**PAGE:**
(begin)

For bucketing, a list of symbols is defined, one for each bucket length. During training, at each batch the appropriate symbol is bound according to the bucketID provided by the iterator.
seq_len <- as.integer(train.data.single$bucket.names)
symbol_single <- rnn.graph.unroll(seq_len = seq_len, config = "seq-to-one", cell_type = "lstm",
num_rnn_layer = 2, num_embed = 2, num_hidden = 8,
num_decode = 2, input_size = vocab, dropout = 0,
ignore_label = -1, loss_output = "softmax",
output_last_state = F, masking = T)
bucket_list <- unique(c(train.data.bucket$bucket.names, eval.data.bucket$bucket.names))

(end)

**REQUIRED WORK:**
(a) Decide whether each statement agrees with the bucketing excerpt, answering yes or no and quoting the words that decide it: (i) one symbol is defined for each bucket length; (ii) the symbol is bound once, before training begins; (iii) the rnn.graph.unroll call sets num_hidden to 16.
(b) In the bucketing excerpt, what supplies the bucketID that decides which symbol is bound at each batch?

**RECORDS PROVIDED:**
(begin)

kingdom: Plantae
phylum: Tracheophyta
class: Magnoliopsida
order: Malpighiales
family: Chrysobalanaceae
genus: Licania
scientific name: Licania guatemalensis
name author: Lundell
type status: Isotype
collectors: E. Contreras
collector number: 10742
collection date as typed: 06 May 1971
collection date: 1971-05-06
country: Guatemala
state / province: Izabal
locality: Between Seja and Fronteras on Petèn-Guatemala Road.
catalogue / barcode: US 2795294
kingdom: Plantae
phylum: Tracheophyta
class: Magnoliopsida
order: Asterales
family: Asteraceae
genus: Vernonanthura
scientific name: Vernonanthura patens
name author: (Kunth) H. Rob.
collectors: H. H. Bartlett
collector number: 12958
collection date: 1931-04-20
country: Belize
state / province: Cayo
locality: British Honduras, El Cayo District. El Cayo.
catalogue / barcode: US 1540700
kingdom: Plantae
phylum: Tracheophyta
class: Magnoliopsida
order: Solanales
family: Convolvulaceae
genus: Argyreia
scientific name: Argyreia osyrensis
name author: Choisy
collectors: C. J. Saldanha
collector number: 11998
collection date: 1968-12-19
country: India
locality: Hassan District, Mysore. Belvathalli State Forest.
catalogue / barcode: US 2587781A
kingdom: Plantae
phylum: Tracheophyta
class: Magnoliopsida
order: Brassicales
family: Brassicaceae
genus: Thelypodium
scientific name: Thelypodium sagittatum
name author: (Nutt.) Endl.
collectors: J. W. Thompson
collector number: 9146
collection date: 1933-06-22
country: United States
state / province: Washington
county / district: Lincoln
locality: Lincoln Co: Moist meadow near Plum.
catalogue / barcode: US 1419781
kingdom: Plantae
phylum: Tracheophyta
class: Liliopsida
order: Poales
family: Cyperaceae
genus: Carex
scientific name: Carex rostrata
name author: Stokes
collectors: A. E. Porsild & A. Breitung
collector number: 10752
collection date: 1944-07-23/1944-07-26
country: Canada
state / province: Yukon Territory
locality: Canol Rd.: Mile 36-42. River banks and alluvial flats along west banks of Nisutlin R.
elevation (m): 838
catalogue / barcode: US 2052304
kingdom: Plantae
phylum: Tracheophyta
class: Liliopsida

(end)

**OUTPUTS:**
(a)
(i) Yes: "a list of symbols is defined, one for each bucket length."
(ii) No: "at each batch the appropriate symbol is bound according to the bucketID provided by the iterator."
(iii) No: "num_hidden = 8"

(b) The iterator supplies the bucketID.